Bisogno di conformarsi

Sempre più spesso, da anni, rileviamo nelle persone la paura di essere inadeguati, di essere rifiutati, di essere soli e sbagliati, che genera il bisogno di conquistarsi l’immagine e i segni esteriori di un’appartenenza condizionata. come urgente bisogno di conformarsi ai modelli dominanti nella nostra attuale cultura, modelli elaborati e trasmessi attraverso la sola funzione visuale, pure immagini, esseri virtuali, che informano e condizionano gl’individui, non solo su abbigliamento, comportamenti, accessori, opinioni, ma innestano stili di vita, che invadono le persone fin nella più profonda intimità e gli organismi nei loro livelli più strutturanti.

Il bisogno di conformarsi ai modelli dominanti sostiene la ricerca di successo, come garanzia di attenzione e diritto ad un amore e a un’appartenenza sicura. Si tratta di una ricerca disperata, che non vedrà mai la fine, perché nasce dalla sfiducia di poter essere amati per quello che si è, dalla perdita dell’amore incondizionato e dalla fiducia riposta nel potere, nella capacità acquisita di suggestionare e soggiogare il maggior numero di persone, captando la loro attenzione, approvazione, ammirazione. Tutto questo, in fondo, somiglia un po’ all’amore!

Il bisogno di conformarsi ai modelli, per avere successo, per essere accettati o per non essere esclusi, indica che si è già perduta la fiducia di essere amati.

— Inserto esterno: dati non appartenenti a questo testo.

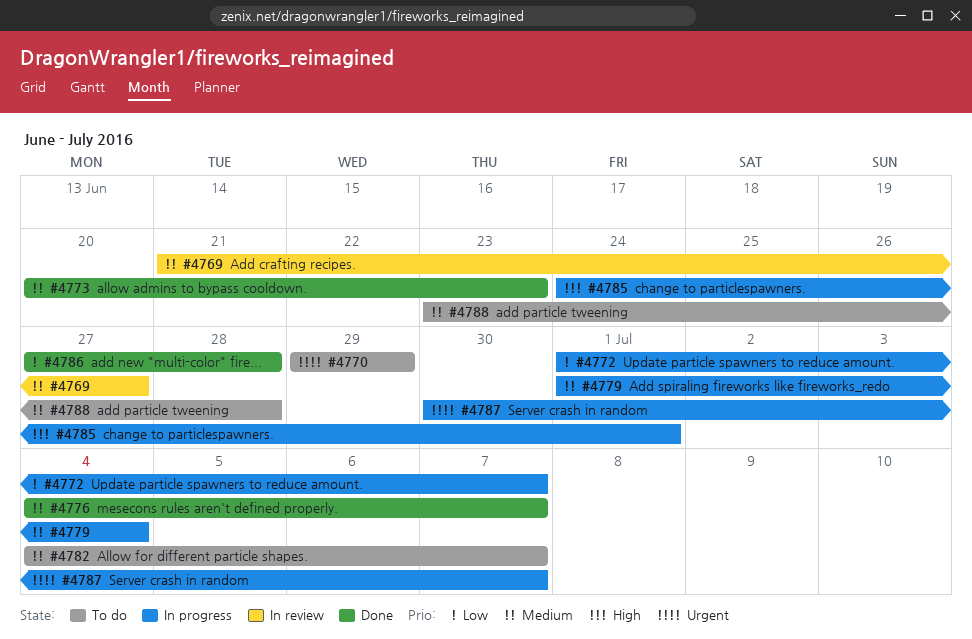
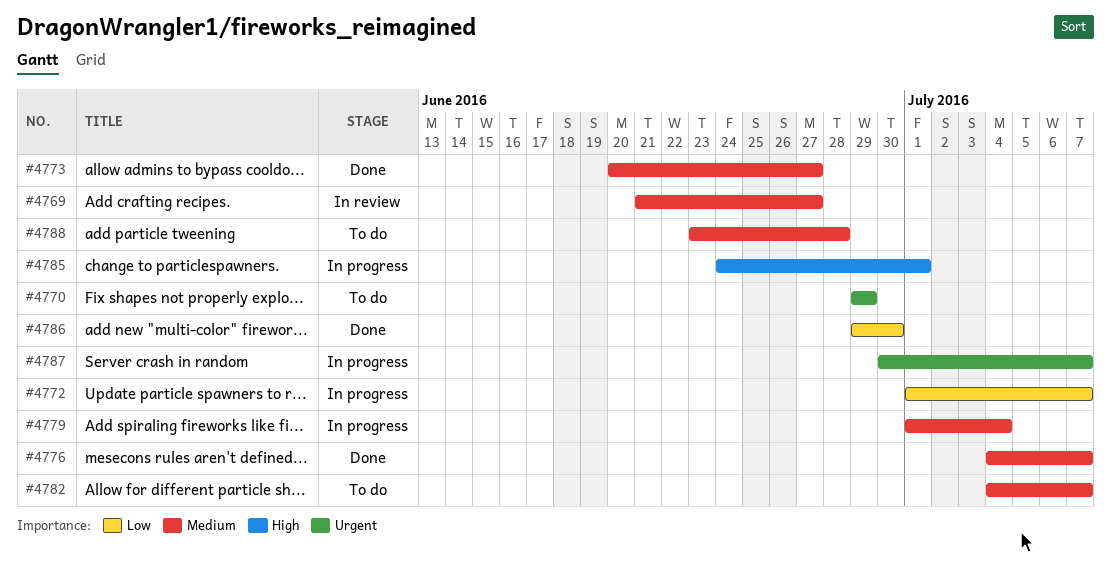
#4773, due: Jun 23 -> Jun 27
#4786, start: Jun 27 -> Jun 29
#4786, due: Jun 28 -> Jun 30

Con crescente frequenza, questo bisogno arriva a forme patologiche di sofferenza: ragazzi che si concentrano ossessivamente sul loro aspetto fisico e si mostrano sconvolti dalle normali manifestazioni del loro corpo, che si dedicano ossessivamente a pratiche e rituali di preservazione della forma, rifiutano o disciplinano stabilmente l’alimentazione, vivono stati d’angoscia se non si possono procurare l’ultimo modello di abito o di accessorio sfoggiato dai loro coetanei. Questo disagio arriva spesso a manifestarsi in forme francamente ipocondriache o dismorfo-fobiche, nella forma di disturbi alimentari, di rituali ossessivi, di profondi stati depressivi o d’iperattività, in diverse forme di ritiro sociale.

Ci sono ragioni per pensare che il persistere, nel vissuto dei giovani, di questo senso di vuoto, estraneità e non appartenenza, che conoscevamo come tratti della fase adolescenziale ma che, ormai, sembrano diventare parte di un vero e proprio stile di vita, vada al di là di una normale sofferenza esistenziale legata al disagio di una civiltà in crisi, ma che possa trattarsi del risultato di un vero e proprio processo di allevamento e addestramento di esseri umani, strutturati con patologie adatte a renderli “consumatori”, mantenuti in uno stato di dipendenza patologica, in una condizione durevole di precarietà esistenziale, di auto-svalutazione, d’inadeguatezza e di competizione per il riconoscimento sociale.

Di Katia Bianchi, psicologa e psicoterapeuta.